Instructions to follow: Please repeat the data from its first line through the line containing "and under no", changing each "hereinafter" to "henceforth" and leaving everything else the same.

═══ Provided records ═══

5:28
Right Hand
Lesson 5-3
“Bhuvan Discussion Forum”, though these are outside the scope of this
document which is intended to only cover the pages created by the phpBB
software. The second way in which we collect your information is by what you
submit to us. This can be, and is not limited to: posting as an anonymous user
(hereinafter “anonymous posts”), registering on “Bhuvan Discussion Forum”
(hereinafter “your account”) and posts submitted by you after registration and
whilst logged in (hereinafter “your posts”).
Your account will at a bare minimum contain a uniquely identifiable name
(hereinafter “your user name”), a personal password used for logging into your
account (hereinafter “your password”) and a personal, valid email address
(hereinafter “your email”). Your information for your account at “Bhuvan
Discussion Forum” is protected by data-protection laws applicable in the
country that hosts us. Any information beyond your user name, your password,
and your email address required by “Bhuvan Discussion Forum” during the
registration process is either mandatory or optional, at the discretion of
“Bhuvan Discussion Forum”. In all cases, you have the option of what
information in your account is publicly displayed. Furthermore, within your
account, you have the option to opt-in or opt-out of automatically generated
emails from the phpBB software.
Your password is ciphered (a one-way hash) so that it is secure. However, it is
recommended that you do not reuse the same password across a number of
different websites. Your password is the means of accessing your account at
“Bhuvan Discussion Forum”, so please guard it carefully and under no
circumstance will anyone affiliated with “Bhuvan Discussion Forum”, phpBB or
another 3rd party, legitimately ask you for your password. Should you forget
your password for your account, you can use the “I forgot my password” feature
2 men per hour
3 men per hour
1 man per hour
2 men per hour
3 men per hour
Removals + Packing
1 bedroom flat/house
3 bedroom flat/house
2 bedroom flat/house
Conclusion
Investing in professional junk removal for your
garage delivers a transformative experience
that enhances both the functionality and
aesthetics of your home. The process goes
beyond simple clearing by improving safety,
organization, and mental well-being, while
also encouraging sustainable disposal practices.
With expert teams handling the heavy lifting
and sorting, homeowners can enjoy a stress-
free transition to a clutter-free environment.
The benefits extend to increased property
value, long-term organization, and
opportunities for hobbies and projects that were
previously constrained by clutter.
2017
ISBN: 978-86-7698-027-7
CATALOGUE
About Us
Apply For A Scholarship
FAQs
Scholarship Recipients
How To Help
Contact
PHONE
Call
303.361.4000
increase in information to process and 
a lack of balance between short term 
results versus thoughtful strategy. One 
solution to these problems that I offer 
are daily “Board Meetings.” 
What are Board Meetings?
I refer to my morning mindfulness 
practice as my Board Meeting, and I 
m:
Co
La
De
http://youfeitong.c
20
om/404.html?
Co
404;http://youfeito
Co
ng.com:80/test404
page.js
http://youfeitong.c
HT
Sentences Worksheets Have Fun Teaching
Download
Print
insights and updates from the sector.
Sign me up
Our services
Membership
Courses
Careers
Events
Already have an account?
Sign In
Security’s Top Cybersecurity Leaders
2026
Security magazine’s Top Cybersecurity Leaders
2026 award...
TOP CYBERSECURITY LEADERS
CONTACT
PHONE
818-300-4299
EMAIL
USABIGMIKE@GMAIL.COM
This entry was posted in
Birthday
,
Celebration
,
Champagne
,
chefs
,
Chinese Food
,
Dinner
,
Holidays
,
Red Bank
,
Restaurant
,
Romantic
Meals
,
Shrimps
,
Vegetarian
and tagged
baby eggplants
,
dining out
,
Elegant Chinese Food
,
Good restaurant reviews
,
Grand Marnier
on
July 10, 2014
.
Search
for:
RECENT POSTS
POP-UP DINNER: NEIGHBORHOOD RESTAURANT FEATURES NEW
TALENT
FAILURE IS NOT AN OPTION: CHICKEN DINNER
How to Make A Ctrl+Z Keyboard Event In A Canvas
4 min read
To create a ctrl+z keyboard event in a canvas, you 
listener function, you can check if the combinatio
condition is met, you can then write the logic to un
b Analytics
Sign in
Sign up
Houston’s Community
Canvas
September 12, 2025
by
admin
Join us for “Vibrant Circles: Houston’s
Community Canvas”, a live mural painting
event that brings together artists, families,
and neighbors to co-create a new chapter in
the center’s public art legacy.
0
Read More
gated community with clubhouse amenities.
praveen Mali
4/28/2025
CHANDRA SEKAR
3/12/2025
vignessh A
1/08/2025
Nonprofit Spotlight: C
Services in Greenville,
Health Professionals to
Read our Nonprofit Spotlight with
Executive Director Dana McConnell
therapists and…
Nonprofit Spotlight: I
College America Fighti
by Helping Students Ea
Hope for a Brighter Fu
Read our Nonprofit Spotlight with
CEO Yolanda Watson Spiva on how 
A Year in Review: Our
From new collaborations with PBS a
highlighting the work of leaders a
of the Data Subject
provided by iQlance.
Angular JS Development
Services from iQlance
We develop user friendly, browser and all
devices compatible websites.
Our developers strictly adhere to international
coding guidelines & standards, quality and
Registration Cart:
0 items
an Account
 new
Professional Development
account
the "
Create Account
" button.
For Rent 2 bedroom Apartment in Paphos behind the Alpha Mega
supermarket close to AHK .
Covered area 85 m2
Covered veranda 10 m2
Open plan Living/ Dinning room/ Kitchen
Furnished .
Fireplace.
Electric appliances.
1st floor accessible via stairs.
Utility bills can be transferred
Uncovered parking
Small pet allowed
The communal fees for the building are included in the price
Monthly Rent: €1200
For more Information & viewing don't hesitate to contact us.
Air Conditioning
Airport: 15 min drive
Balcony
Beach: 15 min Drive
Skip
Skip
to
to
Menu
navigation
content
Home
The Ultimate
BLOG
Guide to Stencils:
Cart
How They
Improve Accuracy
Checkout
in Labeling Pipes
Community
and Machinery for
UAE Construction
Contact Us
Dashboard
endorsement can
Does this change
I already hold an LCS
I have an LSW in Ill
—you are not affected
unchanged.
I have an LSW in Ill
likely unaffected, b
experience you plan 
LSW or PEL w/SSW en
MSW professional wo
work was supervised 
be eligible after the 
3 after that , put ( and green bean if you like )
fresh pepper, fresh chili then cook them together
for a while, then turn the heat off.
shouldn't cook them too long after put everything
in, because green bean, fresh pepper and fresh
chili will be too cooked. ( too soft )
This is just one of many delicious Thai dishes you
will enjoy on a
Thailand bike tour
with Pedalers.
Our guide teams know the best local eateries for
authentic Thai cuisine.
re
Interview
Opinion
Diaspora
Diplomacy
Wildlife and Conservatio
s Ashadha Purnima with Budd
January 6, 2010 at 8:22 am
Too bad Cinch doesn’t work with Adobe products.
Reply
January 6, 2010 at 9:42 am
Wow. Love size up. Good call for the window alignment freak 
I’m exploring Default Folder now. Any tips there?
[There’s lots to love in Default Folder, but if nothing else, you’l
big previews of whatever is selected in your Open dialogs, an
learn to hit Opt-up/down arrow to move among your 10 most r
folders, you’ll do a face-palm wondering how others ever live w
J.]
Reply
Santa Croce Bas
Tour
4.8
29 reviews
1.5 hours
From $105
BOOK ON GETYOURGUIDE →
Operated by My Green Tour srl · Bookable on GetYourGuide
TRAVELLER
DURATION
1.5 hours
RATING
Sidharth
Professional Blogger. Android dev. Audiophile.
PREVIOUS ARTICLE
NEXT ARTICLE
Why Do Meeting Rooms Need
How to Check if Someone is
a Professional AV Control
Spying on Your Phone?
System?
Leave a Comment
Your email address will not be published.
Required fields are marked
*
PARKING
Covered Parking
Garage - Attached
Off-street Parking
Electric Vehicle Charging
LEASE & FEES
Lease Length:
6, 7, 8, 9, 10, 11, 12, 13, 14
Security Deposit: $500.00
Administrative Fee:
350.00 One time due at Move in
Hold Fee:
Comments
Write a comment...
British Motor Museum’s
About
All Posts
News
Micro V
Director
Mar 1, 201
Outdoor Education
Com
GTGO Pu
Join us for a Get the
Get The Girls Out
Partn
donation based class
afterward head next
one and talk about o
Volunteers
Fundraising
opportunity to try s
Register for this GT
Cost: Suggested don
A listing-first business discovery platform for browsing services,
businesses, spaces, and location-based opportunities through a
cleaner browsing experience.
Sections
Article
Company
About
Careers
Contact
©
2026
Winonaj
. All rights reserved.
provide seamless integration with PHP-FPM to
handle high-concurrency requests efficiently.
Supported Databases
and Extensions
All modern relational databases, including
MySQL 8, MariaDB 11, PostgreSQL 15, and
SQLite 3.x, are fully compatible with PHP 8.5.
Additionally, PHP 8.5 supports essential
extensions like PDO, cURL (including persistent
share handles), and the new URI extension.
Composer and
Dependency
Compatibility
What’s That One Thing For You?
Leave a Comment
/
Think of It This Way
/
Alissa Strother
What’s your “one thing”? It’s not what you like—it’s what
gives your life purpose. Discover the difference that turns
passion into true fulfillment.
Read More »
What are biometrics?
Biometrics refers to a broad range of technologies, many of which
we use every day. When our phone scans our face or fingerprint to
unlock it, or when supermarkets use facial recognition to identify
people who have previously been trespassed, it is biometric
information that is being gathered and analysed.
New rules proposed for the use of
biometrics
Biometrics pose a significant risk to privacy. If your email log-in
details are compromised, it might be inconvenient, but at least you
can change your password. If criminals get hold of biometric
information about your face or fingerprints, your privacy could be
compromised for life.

═══

Your solution:
5:28
Right Hand
Lesson 5-3
“Bhuvan Discussion Forum”, though these are outside the scope of this
document which is intended to only cover the pages created by the phpBB
software. The second way in which we collect your information is by what you
submit to us. This can be, and is not limited to: posting as an anonymous user
(henceforth “anonymous posts”), registering on “Bhuvan Discussion Forum”
(henceforth “your account”) and posts submitted by you after registration and
whilst logged in (henceforth “your posts”).
Your account will at a bare minimum contain a uniquely identifiable name
(henceforth “your user name”), a personal password used for logging into your
account (henceforth “your password”) and a personal, valid email address
(henceforth “your email”). Your information for your account at “Bhuvan
Discussion Forum” is protected by data-protection laws applicable in the
country that hosts us. Any information beyond your user name, your password,
and your email address required by “Bhuvan Discussion Forum” during the
registration process is either mandatory or optional, at the discretion of
“Bhuvan Discussion Forum”. In all cases, you have the option of what
information in your account is publicly displayed. Furthermore, within your
account, you have the option to opt-in or opt-out of automatically generated
emails from the phpBB software.
Your password is ciphered (a one-way hash) so that it is secure. However, it is
recommended that you do not reuse the same password across a number of
different websites. Your password is the means of accessing your account at
“Bhuvan Discussion Forum”, so please guard it carefully and under no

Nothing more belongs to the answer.